SCHALKSMÜHLE ▪ Der Standort ist schon alt; der Stein als solcher ist es auch schon, an seinem jetzigen Standort ist er aber neu. Auf der Böllinger Hochheide – zwischen Rölvede auf Schalksmühler und Bölling auf Hagener Gebiet – markiert ein schweres Stück heimischer Grauwacke seit gestern wieder einen historischen Ort.

In der Nähe der Windräder weihten gestern zahlreiche Vertreter von Behörden, Vereinen, interessierte und als Grundbesitzer beteiligte Bürger einen neuen Amtsstein ein. Der heißt so, weil genau an dieser Stelle die ehemaligen Ämter Altena und Wetter aneinander grenzten. Deutlich wird dies durch ein A auf der einen und ein W auf der anderen Seite des großen Brockens. Heute markiert der Stein die Grenze zwischen dem Märkischen Kreis und der Stadt Hagen.

Dr. Friedrich Killing, Vorsitzender der Stiftung Haus Dahl, begrüßte die Teilnehmer der Feierstunde. Dazu zählten unter anderem Hagens Bürgermeister Dr. Hans-Dieter Fischer, Schalksmühles stellvertretende Bürgermeisterin Heide Bachmann, der stellvertretende Landrat des Märkischen Kreis Udo Vorländer, die Heimatforscher Heinz Böhm und Karl Friedrich Bühren, der Vorsitzende des Schalksmühler Heimatvereins Gerd Gebhardt und eine Abordnung des SGV Schalksmühle mit dem Vorsitzenden Frank Tietze an der Spitze.

Der ehedem vorhandene, vermutlich sogar ursprüngliche Stein, ist seit geraumer Zeit verschwunden. Sein Verbleib ist ungeklärt. Umso mehr freute sich Fischer, dass die Unternehmen Cemex und Lauert als Sponsoren ihre Heimatverbundenheit dokumentieren. Erläuterungen zur Historie des Ortes im Grenzgebiet zwischen dem Märkischen Kreis und der Stadt Hagen finden sich auf zwei Hinweistafeln, die das Ensemble vervollständigen.

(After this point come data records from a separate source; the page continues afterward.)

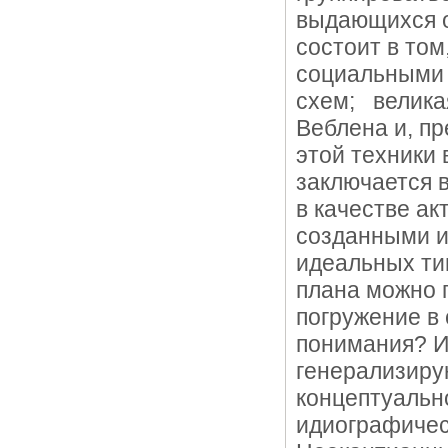
выдающихся о
состоит в том
социальными 
схем; велика
Веблена и, пр
этой техники 
заключается 
в качестве ак
созданными и
идеальных ти
плана можно 
погружение в 
понимания? И 
генерализиру
концептуальн
идиографичес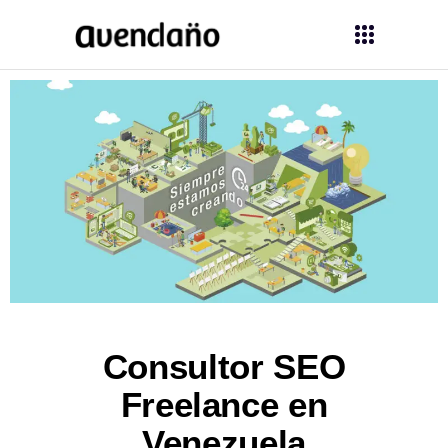
Consultor SEO
Freelance en
Venezuela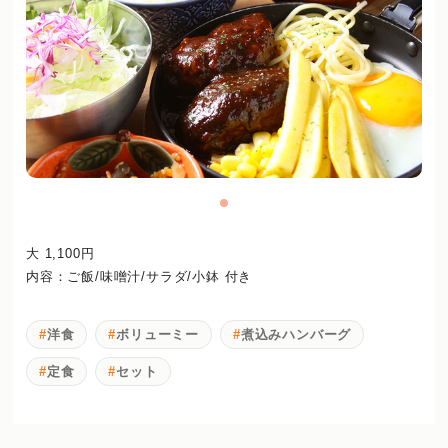
大 1,100円
内容：ご飯/味噌汁/サラダ/小鉢 付き
洋食
ボリューミー
煮込みハンバーグ
定食
セット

Die große Runde der Teilnehmer taufte den Stein mit einem Pinnchen Eversbusch und stieß auf gute Nachbarschaft an der historischen Grenze an. Details zur besonderen Geschichte von Grenz- und Amtssteinen, Abmarkungen und Flurstücken finden sich in den Auszügen der nebenstehenden Rede, die Hans Ludwig Knau zur Einweihung hielt.